** Work to do **
Copy every row below character for character, and leave the pictures out.

** Data provided **
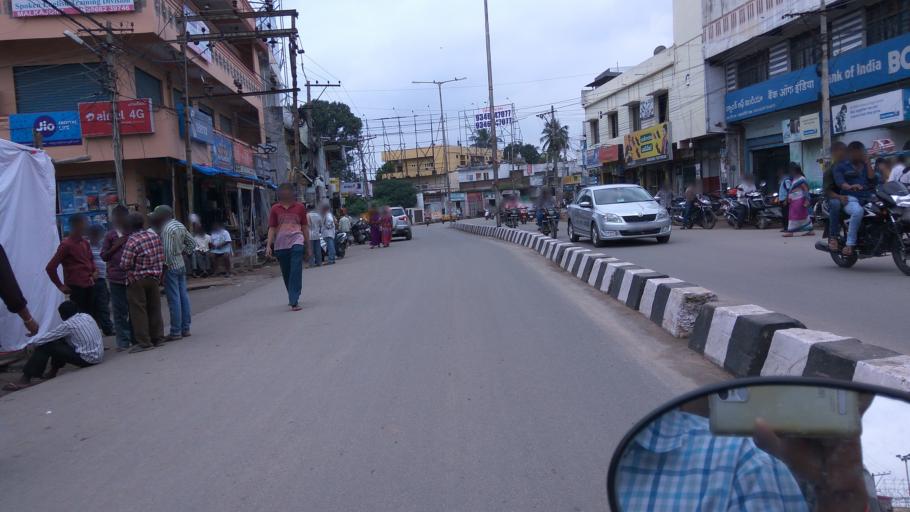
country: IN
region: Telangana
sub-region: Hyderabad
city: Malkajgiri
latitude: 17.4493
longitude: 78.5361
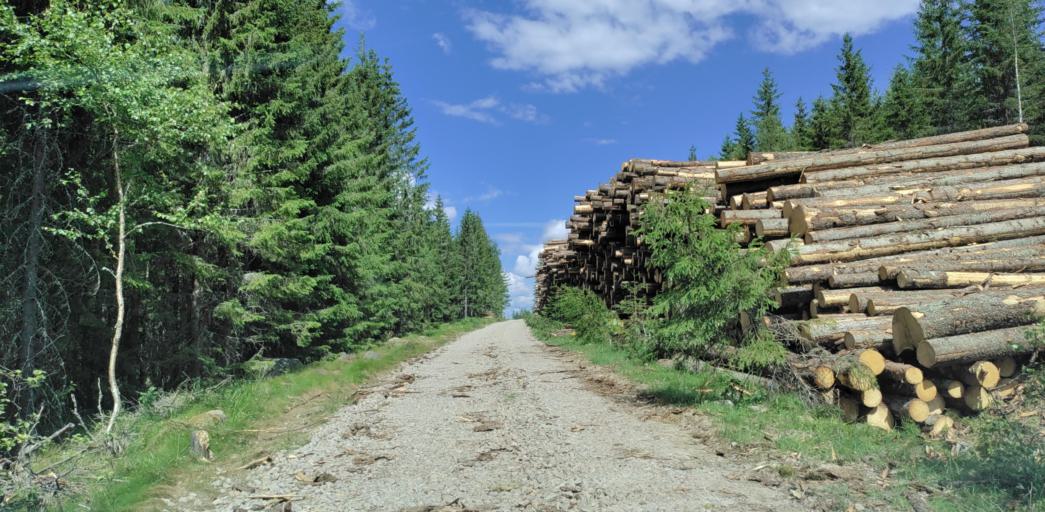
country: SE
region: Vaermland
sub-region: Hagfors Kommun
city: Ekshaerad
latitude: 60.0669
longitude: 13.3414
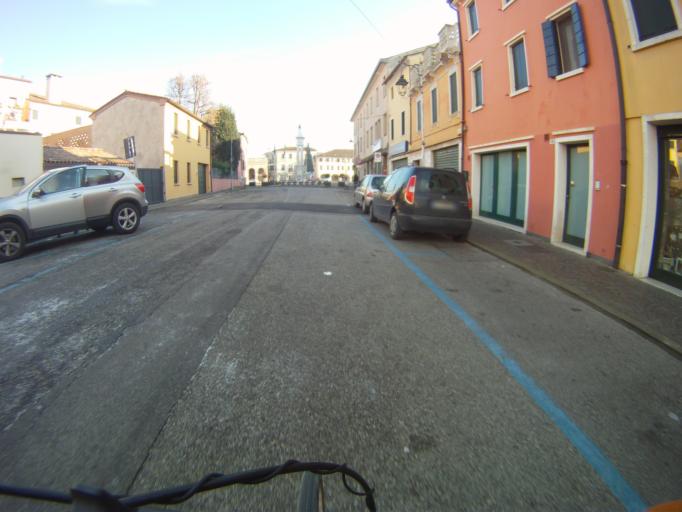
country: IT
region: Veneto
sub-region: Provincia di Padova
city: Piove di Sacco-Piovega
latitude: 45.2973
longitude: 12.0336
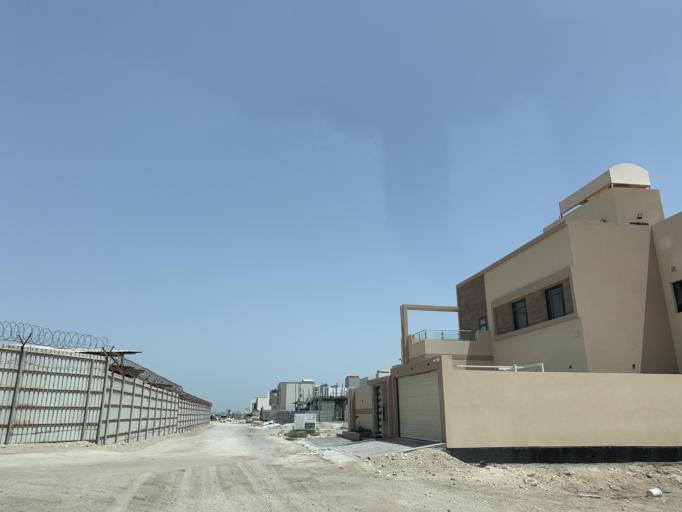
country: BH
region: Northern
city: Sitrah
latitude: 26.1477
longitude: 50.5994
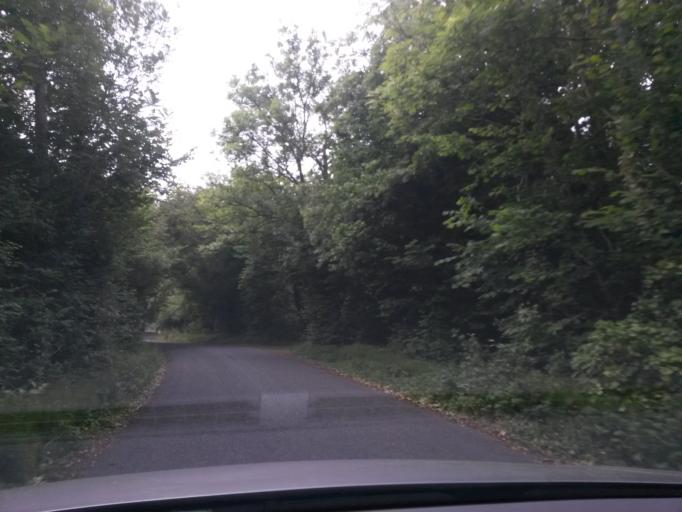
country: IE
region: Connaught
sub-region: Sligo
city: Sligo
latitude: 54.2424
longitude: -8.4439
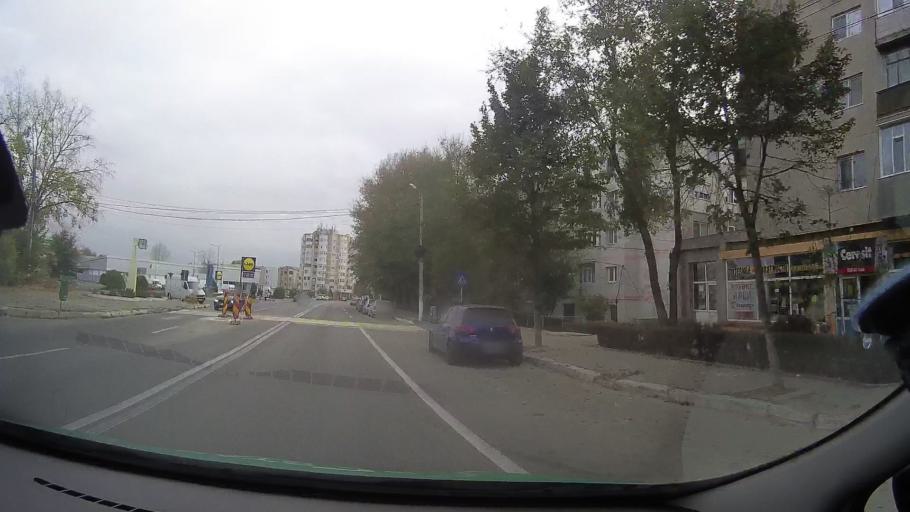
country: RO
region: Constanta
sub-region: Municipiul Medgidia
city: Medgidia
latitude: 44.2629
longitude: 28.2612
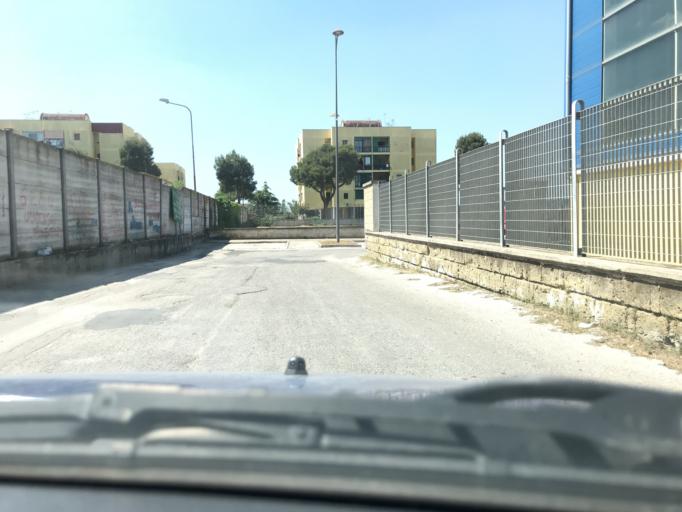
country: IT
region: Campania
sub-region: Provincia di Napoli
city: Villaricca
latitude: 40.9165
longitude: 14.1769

** Response **
country: IN
region: Telangana
sub-region: Hyderabad
city: Malkajgiri
latitude: 17.4493
longitude: 78.5361
country: SE
region: Vaermland
sub-region: Hagfors Kommun
city: Ekshaerad
latitude: 60.0669
longitude: 13.3414
country: IT
region: Veneto
sub-region: Provincia di Padova
city: Piove di Sacco-Piovega
latitude: 45.2973
longitude: 12.0336
country: BH
region: Northern
city: Sitrah
latitude: 26.1477
longitude: 50.5994
country: IE
region: Connaught
sub-region: Sligo
city: Sligo
latitude: 54.2424
longitude: -8.4439
country: RO
region: Constanta
sub-region: Municipiul Medgidia
city: Medgidia
latitude: 44.2629
longitude: 28.2612
country: IT
region: Campania
sub-region: Provincia di Napoli
city: Villaricca
latitude: 40.9165
longitude: 14.1769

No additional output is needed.